### [Excerpted text]
- Arturo Ansaloni (left) holding an 'Ansaloni', Bologna, circa 1933.
- Species: Ulmus pumila
- Cultivar: 'Ansaloni'
- Origin: Italy

= Ulmus pumila 'Ansaloni' =

Elm cultivar

The Siberian elm cultivar Ulmus pumila 'Ansaloni' was raised by the Ansaloni Nurseries , Bologna, c. 1933, from a tree introduced from the Far East in 1930.

==Description==
'Ansaloni' is a quick-growing variety with a compact crown, holding its leaves well into autumn.

==Pests and diseases==
See under Ulmus pumila.

==Cultivation==
The tree was sold mostly to winegrowers in the Po valley, who were still using traditional Roman cultivation methods after the Second World War, but the advent of mechanization in the 1950s brought about the tree's decline, and it had been withdrawn from commerce by the 1970s. One specimen is known to remain in cultivation in North America (see Accessions).

==Synonymy==
- 'Siber-Ansaloni': Ansaloni Nurseries, Bologna, Italy, Catalogue, 1946–47, p. 28.

==Accessions==
===North America===
- Arnold Arboretum, US. Acc. no. 636-61 (accession date: 2 May 1961) grown from seed in US collected from 'Ansaloni'.

### [Provided information]
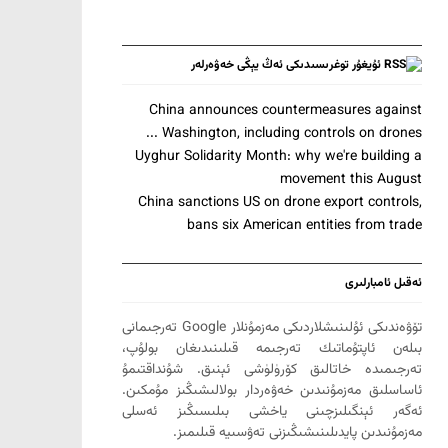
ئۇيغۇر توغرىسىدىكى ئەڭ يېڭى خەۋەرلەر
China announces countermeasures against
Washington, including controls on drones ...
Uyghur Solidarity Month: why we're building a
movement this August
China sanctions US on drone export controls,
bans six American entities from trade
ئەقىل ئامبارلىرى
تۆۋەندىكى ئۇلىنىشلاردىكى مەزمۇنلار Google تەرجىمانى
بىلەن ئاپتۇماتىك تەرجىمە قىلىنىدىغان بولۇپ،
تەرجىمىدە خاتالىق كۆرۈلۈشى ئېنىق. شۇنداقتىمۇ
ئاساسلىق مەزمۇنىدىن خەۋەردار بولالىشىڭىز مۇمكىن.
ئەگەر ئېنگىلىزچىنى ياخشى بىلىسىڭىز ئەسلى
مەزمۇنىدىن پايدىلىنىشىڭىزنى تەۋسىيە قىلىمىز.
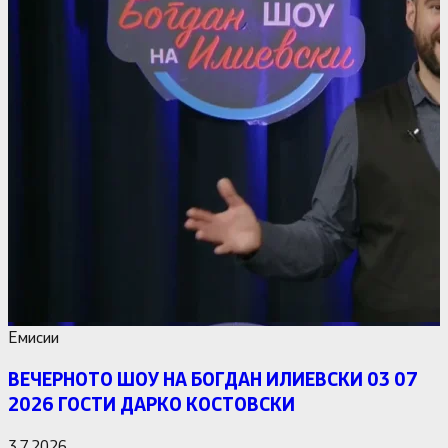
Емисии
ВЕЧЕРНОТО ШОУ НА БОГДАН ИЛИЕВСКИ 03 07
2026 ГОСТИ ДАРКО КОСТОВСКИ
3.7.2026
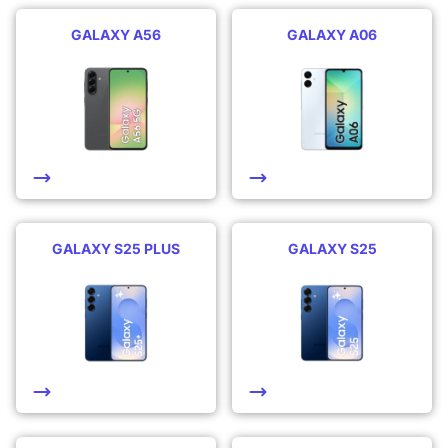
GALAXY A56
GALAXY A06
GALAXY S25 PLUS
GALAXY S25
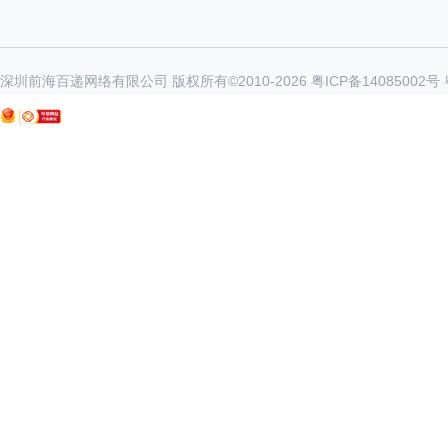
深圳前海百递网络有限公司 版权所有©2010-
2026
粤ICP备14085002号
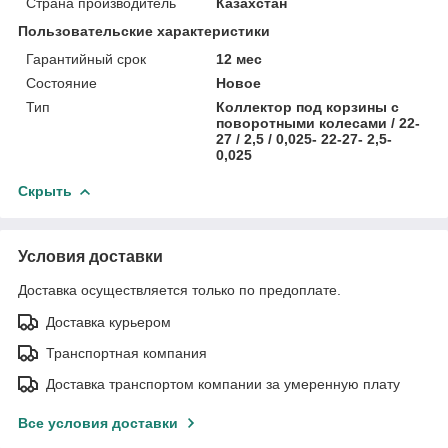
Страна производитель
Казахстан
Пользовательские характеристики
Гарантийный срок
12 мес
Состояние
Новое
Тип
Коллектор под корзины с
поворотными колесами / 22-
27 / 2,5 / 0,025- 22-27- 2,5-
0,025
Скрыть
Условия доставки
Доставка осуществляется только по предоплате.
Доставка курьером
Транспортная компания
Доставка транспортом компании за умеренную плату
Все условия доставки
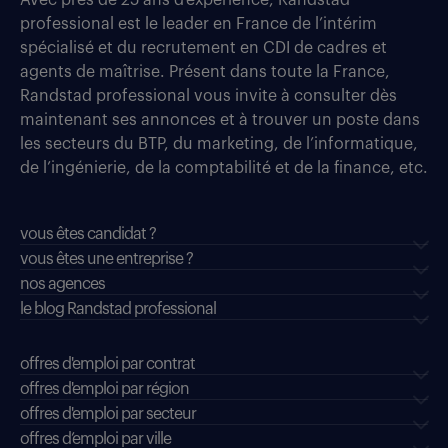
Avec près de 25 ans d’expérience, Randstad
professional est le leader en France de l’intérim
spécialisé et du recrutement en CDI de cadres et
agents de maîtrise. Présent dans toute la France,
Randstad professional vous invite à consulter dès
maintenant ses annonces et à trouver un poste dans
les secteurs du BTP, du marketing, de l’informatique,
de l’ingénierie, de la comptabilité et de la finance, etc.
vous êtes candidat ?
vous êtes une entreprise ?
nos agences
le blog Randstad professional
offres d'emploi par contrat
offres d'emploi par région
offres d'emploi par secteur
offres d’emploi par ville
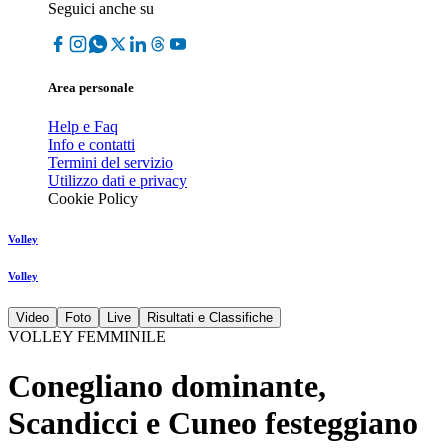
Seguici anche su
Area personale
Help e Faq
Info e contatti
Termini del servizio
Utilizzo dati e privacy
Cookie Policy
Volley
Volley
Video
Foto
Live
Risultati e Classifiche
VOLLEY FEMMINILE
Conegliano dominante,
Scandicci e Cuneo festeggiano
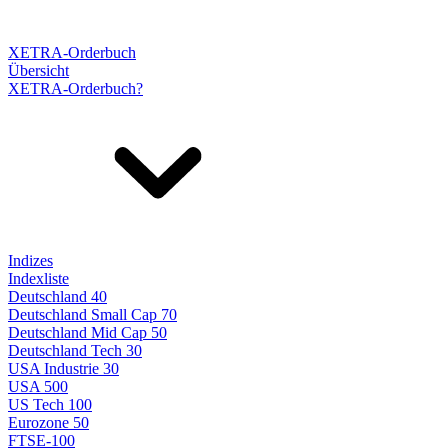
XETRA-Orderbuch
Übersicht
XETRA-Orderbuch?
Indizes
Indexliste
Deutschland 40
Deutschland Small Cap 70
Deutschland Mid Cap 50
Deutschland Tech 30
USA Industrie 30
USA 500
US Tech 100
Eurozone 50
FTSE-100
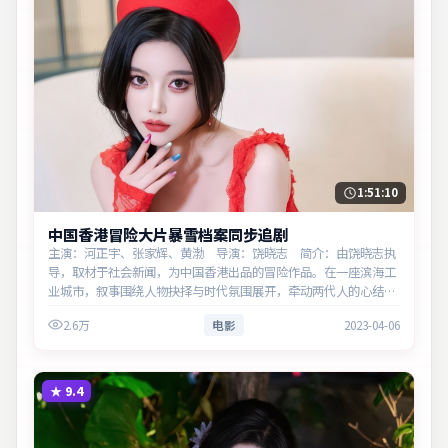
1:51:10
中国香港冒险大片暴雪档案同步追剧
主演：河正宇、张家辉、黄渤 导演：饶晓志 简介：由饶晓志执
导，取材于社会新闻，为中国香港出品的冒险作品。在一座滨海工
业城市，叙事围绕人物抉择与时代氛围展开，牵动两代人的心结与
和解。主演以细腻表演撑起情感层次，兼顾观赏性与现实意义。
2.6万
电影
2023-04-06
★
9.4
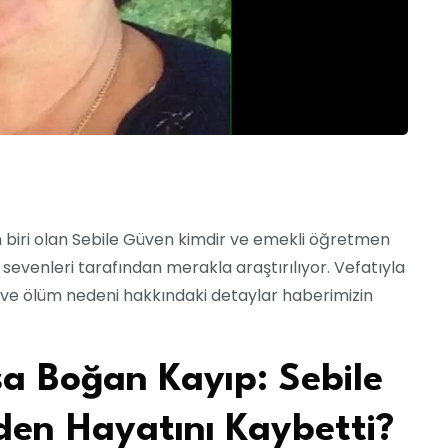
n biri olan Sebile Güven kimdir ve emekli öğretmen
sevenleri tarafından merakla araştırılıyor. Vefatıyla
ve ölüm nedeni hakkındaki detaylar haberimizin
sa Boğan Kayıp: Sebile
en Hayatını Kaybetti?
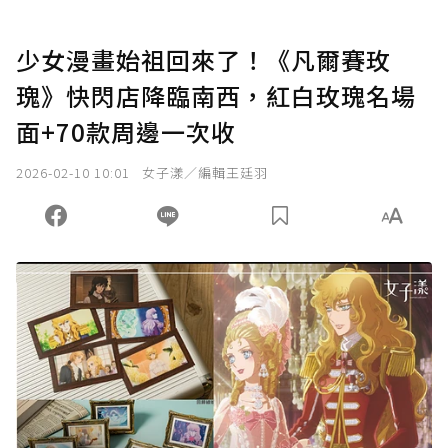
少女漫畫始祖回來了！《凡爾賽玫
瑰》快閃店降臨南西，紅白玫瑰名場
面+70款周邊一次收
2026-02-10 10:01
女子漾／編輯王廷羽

* * *

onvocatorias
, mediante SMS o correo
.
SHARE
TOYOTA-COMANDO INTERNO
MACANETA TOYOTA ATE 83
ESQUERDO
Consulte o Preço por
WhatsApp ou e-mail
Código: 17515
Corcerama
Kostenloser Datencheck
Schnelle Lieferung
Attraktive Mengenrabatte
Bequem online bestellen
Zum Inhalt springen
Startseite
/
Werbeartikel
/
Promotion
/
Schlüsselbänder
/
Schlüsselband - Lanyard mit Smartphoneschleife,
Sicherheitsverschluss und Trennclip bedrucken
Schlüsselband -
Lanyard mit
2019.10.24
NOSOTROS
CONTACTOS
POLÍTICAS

* * *

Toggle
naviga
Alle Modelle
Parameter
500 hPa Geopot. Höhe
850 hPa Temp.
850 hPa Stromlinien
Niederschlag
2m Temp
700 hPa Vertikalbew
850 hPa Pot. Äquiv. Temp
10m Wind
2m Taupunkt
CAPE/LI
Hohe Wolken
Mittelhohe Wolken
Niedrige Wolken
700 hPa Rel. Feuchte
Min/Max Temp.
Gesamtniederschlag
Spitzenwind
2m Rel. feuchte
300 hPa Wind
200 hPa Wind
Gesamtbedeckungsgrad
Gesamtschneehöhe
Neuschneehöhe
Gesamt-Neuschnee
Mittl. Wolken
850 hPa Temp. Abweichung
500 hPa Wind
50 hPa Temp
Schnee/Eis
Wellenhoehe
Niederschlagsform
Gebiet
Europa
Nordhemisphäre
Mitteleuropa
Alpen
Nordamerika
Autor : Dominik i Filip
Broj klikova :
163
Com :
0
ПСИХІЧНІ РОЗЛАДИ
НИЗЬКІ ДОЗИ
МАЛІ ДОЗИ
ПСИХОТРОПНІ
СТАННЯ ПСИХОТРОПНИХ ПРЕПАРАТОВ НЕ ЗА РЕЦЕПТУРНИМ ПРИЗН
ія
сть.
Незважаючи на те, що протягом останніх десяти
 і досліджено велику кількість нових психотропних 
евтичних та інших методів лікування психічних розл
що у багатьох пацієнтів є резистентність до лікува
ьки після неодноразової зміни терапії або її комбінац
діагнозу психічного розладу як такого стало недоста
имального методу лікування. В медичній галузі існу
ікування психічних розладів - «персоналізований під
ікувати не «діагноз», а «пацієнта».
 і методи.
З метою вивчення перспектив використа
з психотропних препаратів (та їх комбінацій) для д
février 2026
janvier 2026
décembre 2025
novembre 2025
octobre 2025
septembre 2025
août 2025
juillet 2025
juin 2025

### [To do]
1/ Copy the passage of the elm cultivar text between "- Arturo Ansaloni" and "East in 1930.", inclusive.
2/ According to the elm cultivar text, what brought about the decline of 'Ansaloni'?

### [Task responses]
1/
- Arturo Ansaloni (left) holding an 'Ansaloni', Bologna, circa 1933.
- Species: Ulmus pumila
- Cultivar: 'Ansaloni'
- Origin: Italy

= Ulmus pumila 'Ansaloni' =

Elm cultivar

The Siberian elm cultivar Ulmus pumila 'Ansaloni' was raised by the Ansaloni Nurseries , Bologna, c. 1933, from a tree introduced from the Far East in 1930.

2/ The advent of mechanization in the 1950s.